Job item:
Once you reach the line with "moisture, and scratches.", transcribe it and every line after it to the end of the records, exactly, but not the pictures.

[Page-level text extractions]

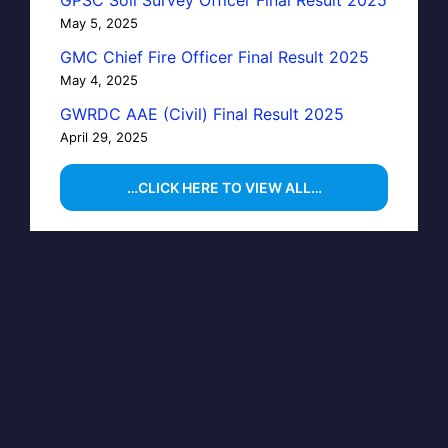
May 5, 2025
GMC Chief Fire Officer Final Result 2025
May 4, 2025
GWRDC AAE (Civil) Final Result 2025
April 29, 2025
…CLICK HERE TO VIEW ALL…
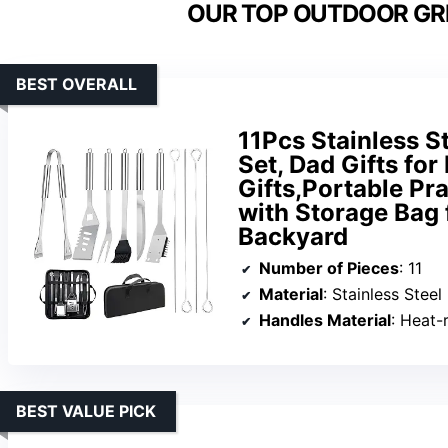
OUR TOP OUTDOOR GRI
BEST OVERALL
11Pcs Stainless S
Set, Dad Gifts for
Gifts,Portable Pra
with Storage Bag 
Backyard
Number of Pieces
: 11
Material
: Stainless Steel
Handles Material
: Heat-
BEST VALUE PICK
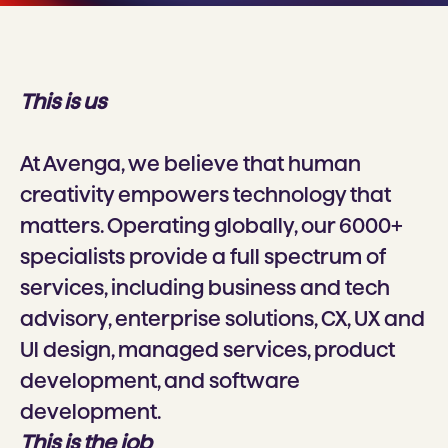
This is us
At Avenga, we believe that human
creativity empowers technology that
matters. Operating globally, our 6000+
specialists provide a full spectrum of
services, including business and tech
advisory, enterprise solutions, CX, UX and
Ul design, managed services, product
development, and software
development.
This is the job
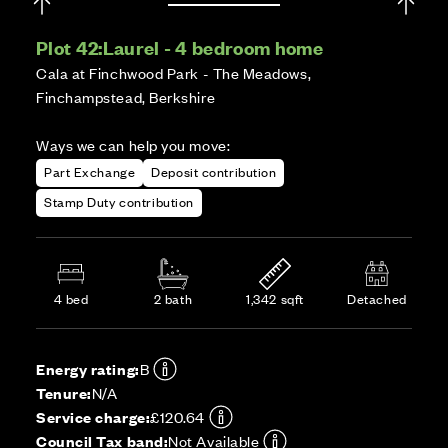
Plot 42:
Laurel - 4 bedroom home
Cala at Finchwood Park - The Meadows,
Finchampstead, Berkshire
Ways we can help you move:
Part Exchange
Deposit contribution
Stamp Duty contribution
4 bed
2 bath
1,342 sqft
Detached
Energy rating:
B
Tenure:
N/A
Service charge:
£120.64
Council Tax band:
Not Available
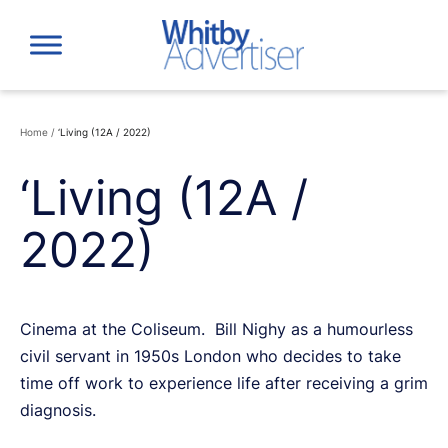
Skip
to
content
Home
/
‘Living (12A / 2022)
‘Living (12A /
2022)
Cinema at the Coliseum. Bill Nighy as a humourless
civil servant in 1950s London who decides to take
time off work to experience life after receiving a grim
diagnosis.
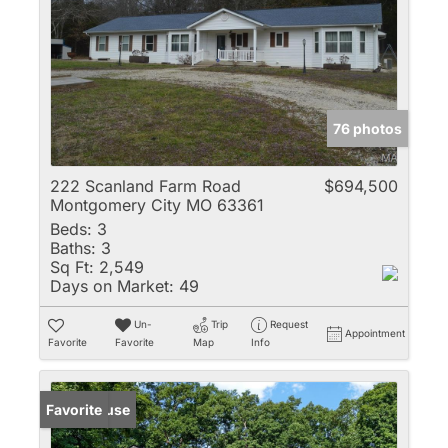
76 photos
222 Scanland Farm Road
$694,500
Montgomery City MO 63361
Beds:
3
Baths:
3
Sq Ft:
2,549
Days on Market:
49
Un-
Trip
Request
Appointment
Favorite
Favorite
Map
Info
Open House
Favorite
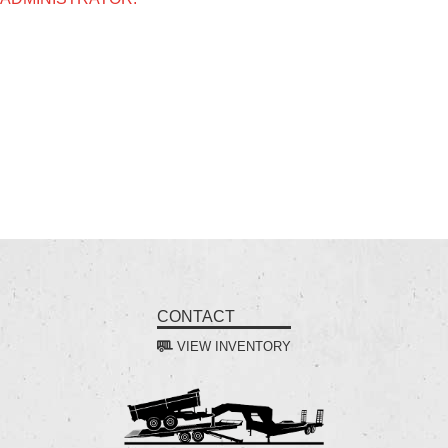
CONTACT
VIEW INVENTORY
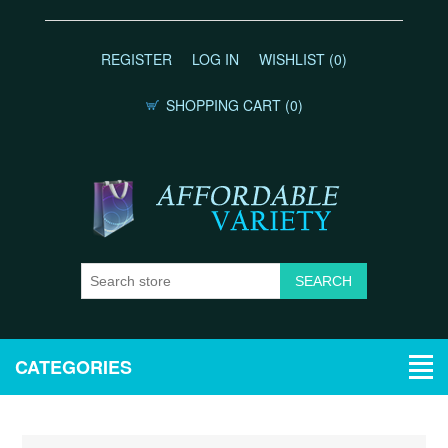
REGISTER
LOG IN
WISHLIST
(0)
SHOPPING CART
(0)
CATEGORIES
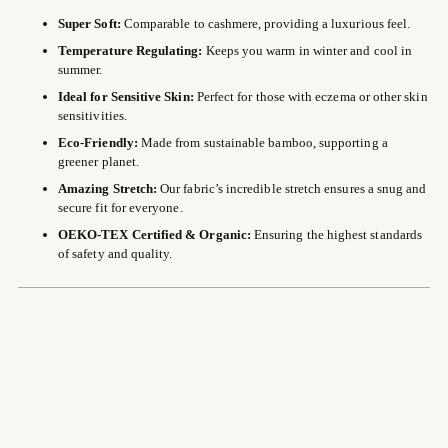
Super Soft:
Comparable to cashmere, providing a luxurious feel.
Temperature Regulating:
Keeps you warm in winter and cool in
summer.
Ideal for Sensitive Skin:
Perfect for those with eczema or other skin
sensitivities.
Eco-Friendly:
Made from sustainable bamboo, supporting a
greener planet.
Amazing Stretch:
Our fabric’s incredible stretch ensures a snug and
secure fit for everyone.
OEKO-TEX Certified & Organic:
Ensuring the highest standards
of safety and quality.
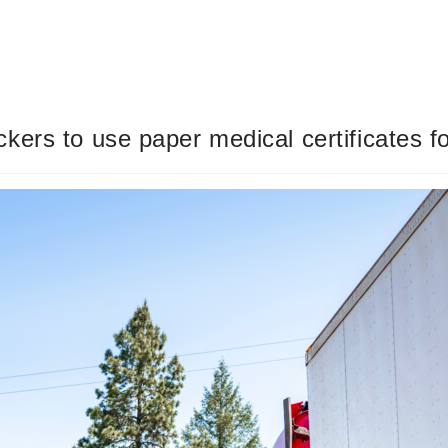
ers to use paper medical certificates f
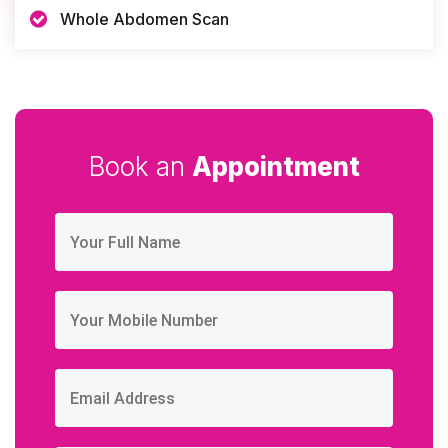
Whole Abdomen Scan
Book an
Appointment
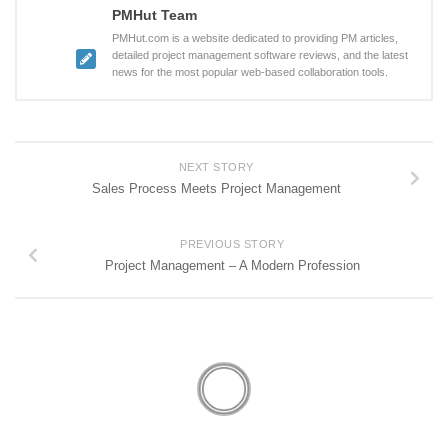
PMHut Team
PMHut.com is a website dedicated to providing PM articles,
detailed project management software reviews, and the latest
news for the most popular web-based collaboration tools.
NEXT STORY
Sales Process Meets Project Management
PREVIOUS STORY
Project Management – A Modern Profession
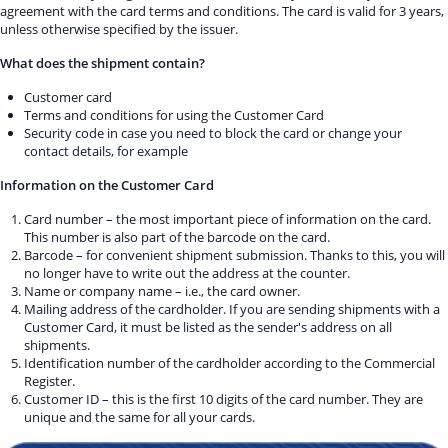
agreement with the card terms and conditions. The card is valid for 3 years,
unless otherwise specified by the issuer.
What does the shipment contain?
Customer card
Terms and conditions for using the Customer Card
Security code in case you need to block the card or change your
contact details, for example
Information on the Customer Card
Card number – the most important piece of information on the card.
This number is also part of the barcode on the card.
Barcode – for convenient shipment submission. Thanks to this, you will
no longer have to write out the address at the counter.
Name or company name – i.e., the card owner.
Mailing address of the cardholder. If you are sending shipments with a
Customer Card, it must be listed as the sender's address on all
shipments.
Identification number of the cardholder according to the Commercial
Register.
Customer ID – this is the first 10 digits of the card number. They are
unique and the same for all your cards.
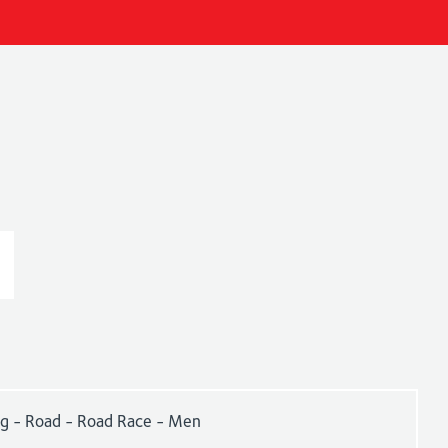
ng - Road - Road Race - Men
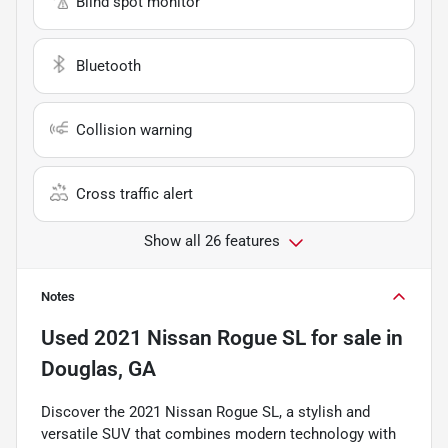
Blind spot monitor
Bluetooth
Collision warning
Cross traffic alert
Show all 26 features
Notes
Used
2021 Nissan Rogue SL
for sale
in
Douglas, GA
Discover the 2021 Nissan Rogue SL, a stylish and
versatile SUV that combines modern technology with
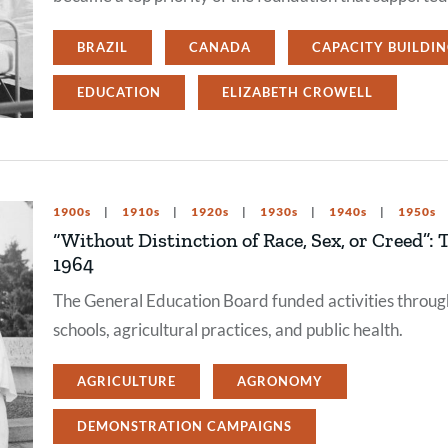
BRAZIL
CANADA
CAPACITY BUILDI
EDUCATION
ELIZABETH CROWELL
1900s
1910s
1920s
1930s
1940s
1950s
“Without Distinction of Race, Sex, or Creed”:
1964
The General Education Board funded activities throu
schools, agricultural practices, and public health.
AGRICULTURE
AGRONOMY
DEMONSTRATION CAMPAIGNS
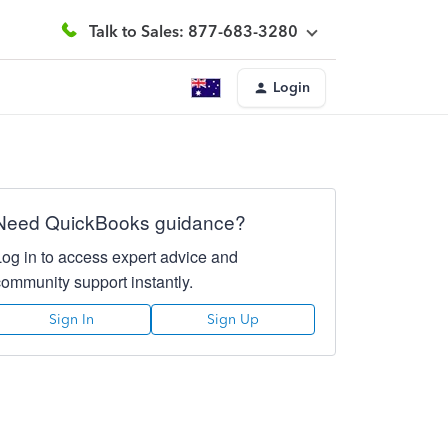
Talk to Sales: 877-683-3280
Login
Need QuickBooks guidance?
Log in to access expert advice and
community support instantly.
Sign In
Sign Up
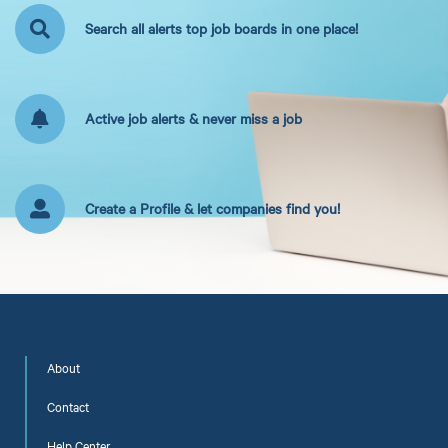
Search all alerts top job boards in one place!
Active job alerts & never miss a job
Create a Profile & let companies find you!
About
Contact
Help Center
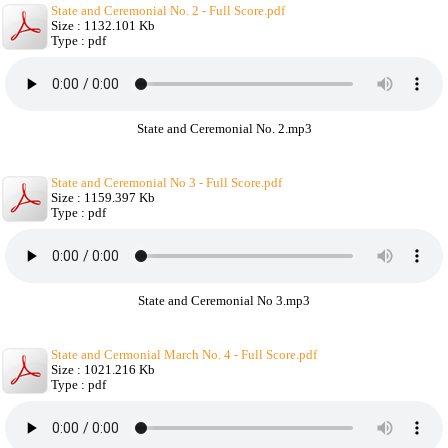
State and Ceremonial No. 2 - Full Score.pdf
Size : 1132.101 Kb
Type : pdf
State and Ceremonial No. 2.mp3
State and Ceremonial No 3 - Full Score.pdf
Size : 1159.397 Kb
Type : pdf
State and Ceremonial No 3.mp3
State and Cermonial March No. 4 - Full Score.pdf
Size : 1021.216 Kb
Type : pdf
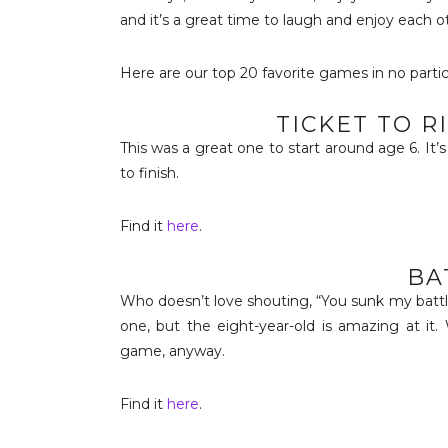
and it’s a great time to laugh and enjoy each 
Here are our top 20 favorite games in no partic
TICKET TO R
This was a great one to start around age 6. It’
to finish.
Find it
here
.
BA
Who doesn’t love shouting, “You sunk my battlesh
one, but the eight-year-old is amazing at it. 
game, anyway.
Find it
here
.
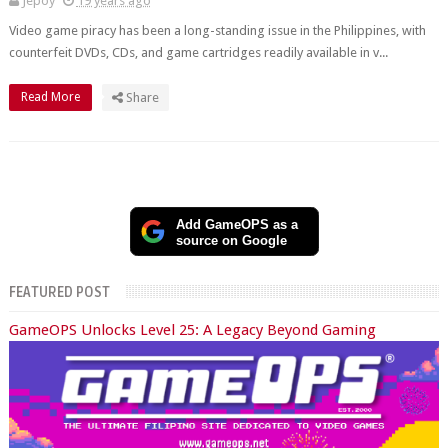
Jepoy
19 years ago
Video game piracy has been a long-standing issue in the Philippines, with
counterfeit DVDs, CDs, and game cartridges readily available in v...
Read More
Share
Add GameOPS as a
source on Google
FEATURED POST
GameOPS Unlocks Level 25: A Legacy Beyond Gaming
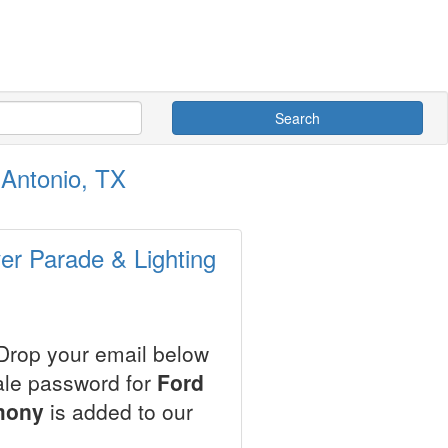
Search
 Antonio, TX
ver Parade & Lighting
 Drop your email below
sale password for
Ford
mony
is added to our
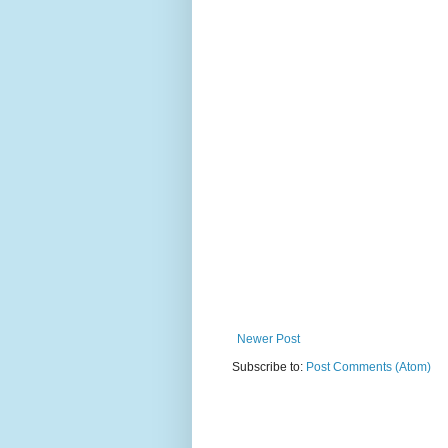
Newer Post
Subscribe to:
Post Comments (Atom)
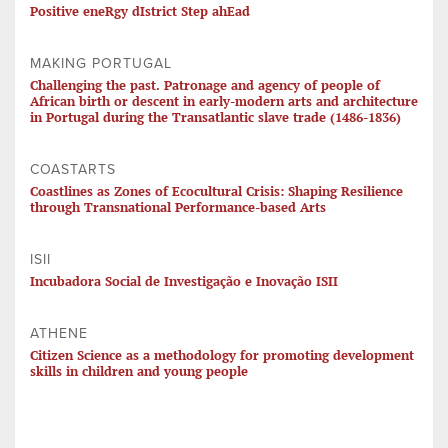
Positive eneRgy dIstrict Step ahEad
MAKING PORTUGAL
Challenging the past. Patronage and agency of people of
African birth or descent in early-modern arts and architecture
in Portugal during the Transatlantic slave trade (1486-1836)
COASTARTS
Coastlines as Zones of Ecocultural Crisis: Shaping Resilience
through Transnational Performance-based Arts
ISII
Incubadora Social de Investigação e Inovação ISII
ATHENE
Citizen Science as a methodology for promoting development
skills in children and young people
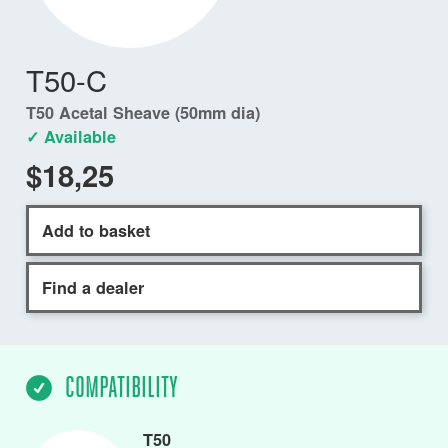
T50-C
T50 Acetal Sheave (50mm dia)
✓ Available
$18,25
Add to basket
Find a dealer
COMPATIBILITY
T50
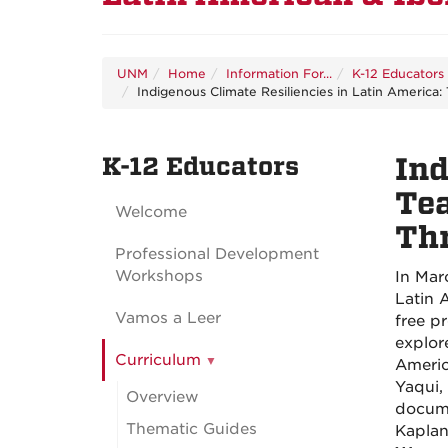
UNM
Home
Information For...
K-12 Educators
Indigenous Climate Resiliencies in Latin America
K-12 Educators
Ind
Tea
Welcome
Th
Professional Development
Workshops
In Mar
Latin 
Vamos a Leer
free p
explor
Curriculum
Americ
Yaqui,
Overview
docum
Thematic Guides
Kaplan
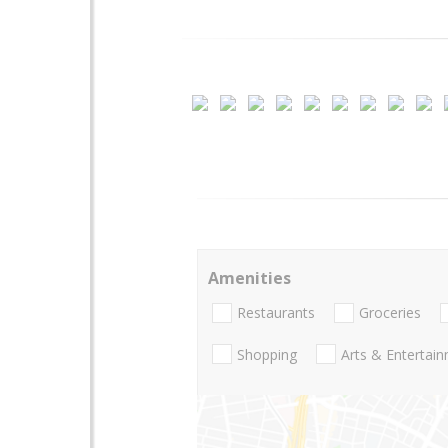
Amenities
Restaurants
Groceries
Shopping
Arts & Entertai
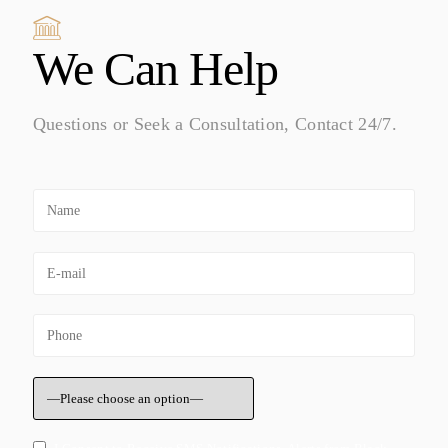
We Can Help
Questions or Seek a Consultation, Contact 24/7.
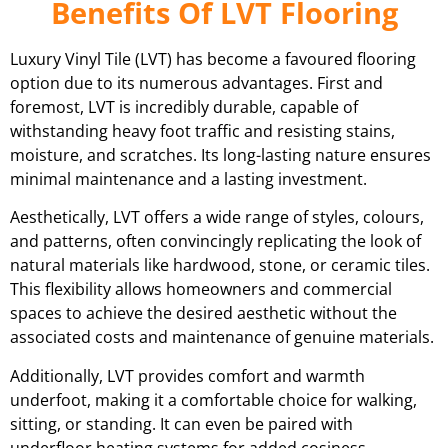
Benefits Of LVT Flooring
Luxury Vinyl Tile (LVT) has become a favoured flooring
option due to its numerous advantages. First and
foremost, LVT is incredibly durable, capable of
withstanding heavy foot traffic and resisting stains,
moisture, and scratches. Its long-lasting nature ensures
minimal maintenance and a lasting investment.
Aesthetically, LVT offers a wide range of styles, colours,
and patterns, often convincingly replicating the look of
natural materials like hardwood, stone, or ceramic tiles.
This flexibility allows homeowners and commercial
spaces to achieve the desired aesthetic without the
associated costs and maintenance of genuine materials.
Additionally, LVT provides comfort and warmth
underfoot, making it a comfortable choice for walking,
sitting, or standing. It can even be paired with
underfloor heating systems for added cosiness.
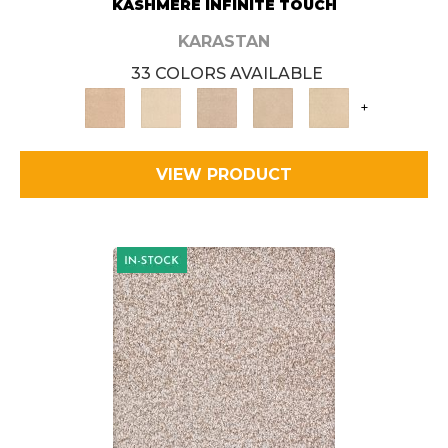
KASHMERE INFINITE TOUCH
KARASTAN
33 COLORS AVAILABLE
+
VIEW PRODUCT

Exercise output:
moisture, and scratches. Its long-lasting nature ensures
minimal maintenance and a lasting investment.
Aesthetically, LVT offers a wide range of styles, colours,
and patterns, often convincingly replicating the look of
natural materials like hardwood, stone, or ceramic tiles.
This flexibility allows homeowners and commercial
spaces to achieve the desired aesthetic without the
associated costs and maintenance of genuine materials.
Additionally, LVT provides comfort and warmth
underfoot, making it a comfortable choice for walking,
sitting, or standing. It can even be paired with
underfloor heating systems for added cosiness.
KASHMERE INFINITE TOUCH
KARASTAN
33 COLORS AVAILABLE
+
VIEW PRODUCT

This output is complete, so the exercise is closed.